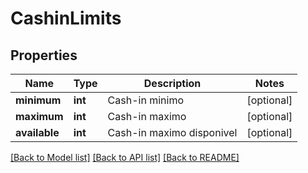 # CashinLimits

## Properties
Name | Type | Description | Notes
------------ | ------------- | ------------- | -------------
**minimum** | **int** | Cash-in minimo | [optional] 
**maximum** | **int** | Cash-in maximo | [optional] 
**available** | **int** | Cash-in maximo disponivel | [optional] 

[[Back to Model list]](../../README.md#documentation-for-models) [[Back to API list]](../../README.md#documentation-for-api-endpoints) [[Back to README]](../../README.md)

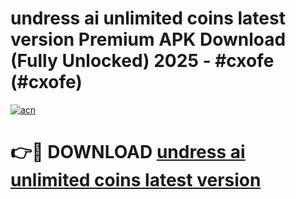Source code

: # undress ai unlimited coins latest version Premium APK Download (Fully Unlocked) 2025 - #cxofe (#cxofe)

[![acn](https://github.com/user-attachments/assets/0f9c940e-d8b0-45ae-aac7-cd30a18b3e1c)](https://app.mediaupload.pro?title=undress_ai_unlimited_coins_latest_version&ref=14F)

# 👉🔴 DOWNLOAD [undress ai unlimited coins latest version](https://app.mediaupload.pro?title=undress_ai_unlimited_coins_latest_version&ref=14F)
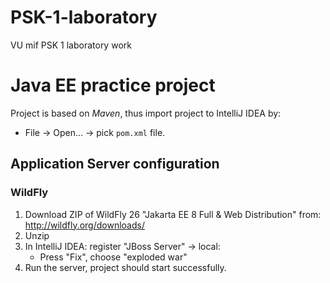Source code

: # PSK-1-laboratory
VU mif PSK 1 laboratory work

# Java EE practice project
Project is based on *Maven*, thus import project to IntelliJ IDEA by:
* File -> Open... -> pick `pom.xml` file.

## Application Server configuration

### WildFly

1. Download ZIP of WildFly 26 "Jakarta EE 8 Full & Web Distribution" from: http://wildfly.org/downloads/
2. Unzip
3. In IntelliJ IDEA: register "JBoss Server" -> local:
    * Press "Fix", choose "exploded war"
4. Run the server, project should start successfully.
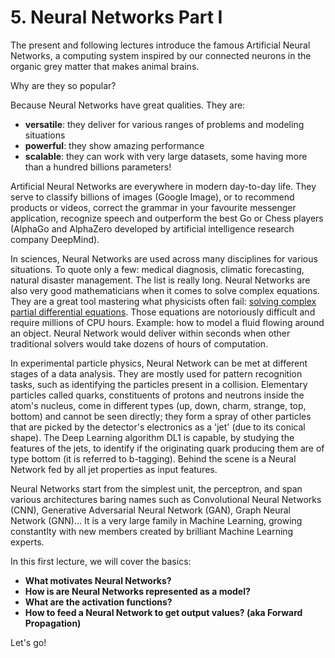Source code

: # 5. Neural Networks Part I
The present and following lectures introduce the famous Artificial Neural Networks, a computing system inspired by our connected neurons in the organic grey matter that makes animal brains.  

Why are they so popular?  

Because Neural Networks have great qualities. They are:
* __versatile__: they deliver for various ranges of problems and modeling situations
* __powerful__: they show amazing performance
* __scalable__: they can work with very large datasets, some having more than a hundred billions parameters!

Artificial Neural Networks are everywhere in modern day-to-day life. They serve to classify billions of images (Google Image), or to recommend products or videos, correct the grammar in your favourite messenger application, recognize speech and outperform the best Go or Chess players (AlphaGo and AlphaZero developed by artificial intelligence research company DeepMind). 

In sciences, Neural Networks are used across many disciplines for various situations. To quote only a few: medical diagnosis, climatic forecasting, natural disaster management. The list is really long. Neural Networks are also very good mathematicians when it comes to solve complex equations. They are a great tool mastering what physicists often fail: [solving complex partial differential equations](https://www.quantamagazine.org/latest-neural-nets-solve-worlds-hardest-equations-faster-than-ever-before-20210419). Those equations are notoriously difficult and require millions of CPU hours. Example: how to model a fluid flowing around an object. Neural Network would deliver within seconds when other traditional solvers would take dozens of hours of computation. 

In experimental particle physics, Neural Network can be met at different stages of a data analysis. They are mostly used for pattern recognition tasks, such as identifying the particles present in a collision. Elementary particles called quarks, constituents of protons and neutrons inside the atom's nucleus, come in different types (up, down, charm, strange, top, bottom) and cannot be seen directly; they form a spray of other particles that are picked by the detector's electronics as a 'jet' (due to its conical shape). The Deep Learning algorithm DL1 is capable, by studying the features of the jets, to identify if the originating quark producing them are of type bottom (it is referred to b-tagging). Behind the scene is a Neural Network fed by all jet properties as input features.

Neural Networks start from the simplest unit, the perceptron, and span various architectures baring names such as Convolutional Neural Networks (CNN), Generative Adversarial Neural Network (GAN), Graph Neural Network (GNN)... It is a very large family in Machine Learning, growing constantlty with new members created by brilliant Machine Learning experts.

In this first lecture, we will cover the basics:

* __What motivates Neural Networks?__
* __How is are Neural Networks represented as a model?__  
* __What are the activation functions?__  
* __How to feed a Neural Network to get output values? (aka Forward Propagation)__

Let's go!




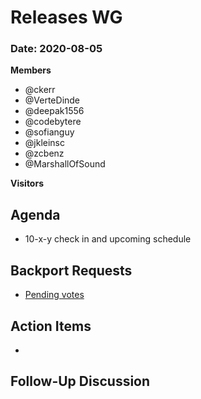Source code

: # Releases WG

### Date: 2020-08-05

**Members**
* @ckerr
* @VerteDinde
* @deepak1556
* @codebytere 
* @sofianguy 
* @jkleinsc
* @zcbenz
* @MarshallOfSound

**Visitors**

## Agenda
* 10-x-y check in and upcoming schedule

## Backport Requests

* [Pending votes](https://github.com/electron/electron/pulls?q=is%3Apr+is%3Aopen+label%3A%22backport%2Frequested+%F0%9F%97%B3%22+)

## Action Items

* 
 
## Follow-Up Discussion
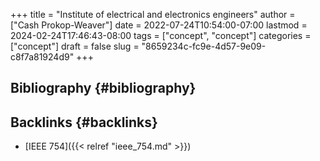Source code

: +++
title = "Institute of electrical and electronics engineers"
author = ["Cash Prokop-Weaver"]
date = 2022-07-24T10:54:00-07:00
lastmod = 2024-02-24T17:46:43-08:00
tags = ["concept", "concept"]
categories = ["concept"]
draft = false
slug = "8659234c-fc9e-4d57-9e09-c8f7a81924d9"
+++

## Bibliography {#bibliography}

<style>.csl-entry{text-indent: -1.5em; margin-left: 1.5em;}</style><div class="csl-bib-body">
</div>


## Backlinks {#backlinks}

-   [IEEE 754]({{< relref "ieee_754.md" >}})
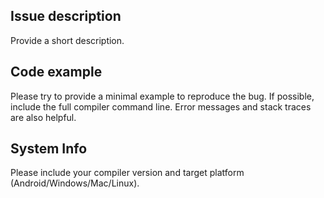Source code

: ## Issue description

Provide a short description.

## Code example

Please try to provide a minimal example to reproduce the bug.
If possible, include the full compiler command line.
Error messages and stack traces are also helpful.

## System Info

Please include your compiler version and target platform
(Android/Windows/Mac/Linux).
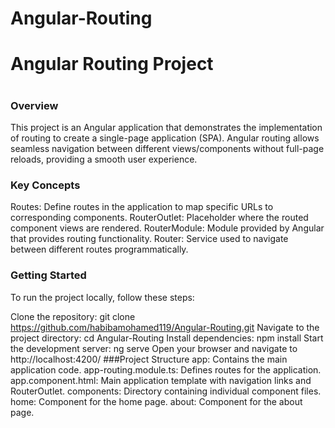 
# Angular-Routing

<h1>Angular Routing Project<h1/>

 <h3>Overview</h3>
<p>This project is an Angular application that demonstrates the implementation of routing to create a single-page application (SPA).
Angular routing allows seamless navigation between different views/components without full-page reloads, providing a smooth user experience.</p>

 <h3>Key Concepts</h3>
Routes: Define routes in the application to map specific URLs to corresponding components.
RouterOutlet: Placeholder where the routed component views are rendered.
RouterModule: Module provided by Angular that provides routing functionality.
Router: Service used to navigate between different routes programmatically.

<h3>Getting Started</h3>
To run the project locally, follow these steps:

Clone the repository: git clone https://github.com/habibamohamed119/Angular-Routing.git
Navigate to the project directory: cd Angular-Routing
Install dependencies: npm install
Start the development server: ng serve
Open your browser and navigate to http://localhost:4200/
###Project Structure
app: Contains the main application code.
app-routing.module.ts: Defines routes for the application.
app.component.html: Main application template with navigation links and RouterOutlet.
components: Directory containing individual component files.
home: Component for the home page.
about: Component for the about page.
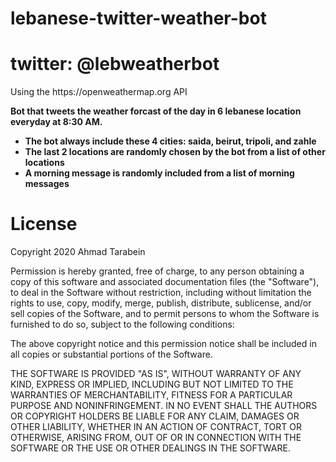 # lebanese-twitter-weather-bot
<h1>twitter: @lebweatherbot</h1>
Using the https://openweathermap.org API

<b>Bot that tweets the weather forcast of the day in 6 lebanese location everyday at 8:30 AM.

- The bot always include these 4 cities: saida, beirut, tripoli, and zahle
- The last 2 locations are randomly chosen by the bot from a list of other locations
- A morning message is randomly included from a list of morning messages</b>

<h1>License</h1>
Copyright 2020 Ahmad Tarabein

Permission is hereby granted, free of charge, to any person obtaining a copy of this software and associated documentation files (the "Software"), to deal in the Software without restriction, including without limitation the rights to use, copy, modify, merge, publish, distribute, sublicense, and/or sell copies of the Software, and to permit persons to whom the Software is furnished to do so, subject to the following conditions:

The above copyright notice and this permission notice shall be included in all copies or substantial portions of the Software.

THE SOFTWARE IS PROVIDED "AS IS", WITHOUT WARRANTY OF ANY KIND, EXPRESS OR IMPLIED, INCLUDING BUT NOT LIMITED TO THE WARRANTIES OF MERCHANTABILITY, FITNESS FOR A PARTICULAR PURPOSE AND NONINFRINGEMENT. IN NO EVENT SHALL THE AUTHORS OR COPYRIGHT HOLDERS BE LIABLE FOR ANY CLAIM, DAMAGES OR OTHER LIABILITY, WHETHER IN AN ACTION OF CONTRACT, TORT OR OTHERWISE, ARISING FROM, OUT OF OR IN CONNECTION WITH THE SOFTWARE OR THE USE OR OTHER DEALINGS IN THE SOFTWARE.
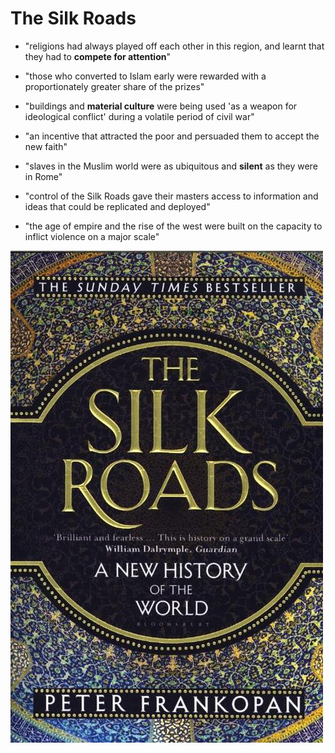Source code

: # The Silk Roads

* "religions had always played off each other in this region, and learnt that they had to **compete for attention**"

* "those who converted to Islam early were rewarded with a proportionately greater share of the prizes"

* "buildings and **material culture** were being used 'as a weapon for ideological conflict' during a volatile period of civil war"

* "an incentive that attracted the poor and persuaded them to accept the new faith"

* "slaves in the Muslim world were as ubiquitous and **silent** as they were in Rome"

* "control of the Silk Roads gave their masters access to information and ideas that could be replicated and deployed"

* "the age of empire and the rise of the west were built on the capacity to inflict violence on a major scale"

<p float="left">
	<img src="./pix/the-silk-roads.jpg" width="500" />
</p>
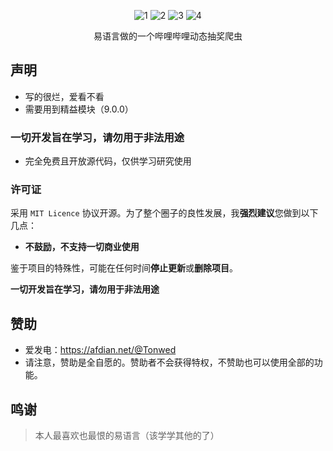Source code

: <div align="center">

![1](https://img.shields.io/badge/License-MIT-brightgreen)
![2](https://img.shields.io/badge/Price-free-blue)
![3](https://img.shields.io/badge/Version-1.0.0-red)
![4](https://img.shields.io/badge/post-on%20MiraiForum-yellow)

易语言做的一个哔哩哔哩动态抽奖爬虫
  
</div>

## 声明

- 写的很烂，爱看不看
- 需要用到精益模块（9.0.0）

### 一切开发旨在学习，请勿用于非法用途

- 完全免费且开放源代码，仅供学习研究使用

### 许可证

采用 `MIT Licence` 协议开源。为了整个圈子的良性发展，我**强烈建议**您做到以下几点：

- **不鼓励，不支持一切商业使用**

鉴于项目的特殊性，可能在任何时间**停止更新**或**删除项目**。

**一切开发旨在学习，请勿用于非法用途**

## 赞助
- 爱发电：https://afdian.net/@Tonwed
- 请注意，赞助是全自愿的。赞助者不会获得特权，不赞助也可以使用全部的功能。


## 鸣谢

> 本人最喜欢也最恨的易语言（该学学其他的了）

◆ What you will do ◆
State how many lines above contain the word "请勿用于非法用途", and nothing more.

◆ Task solution ◆
2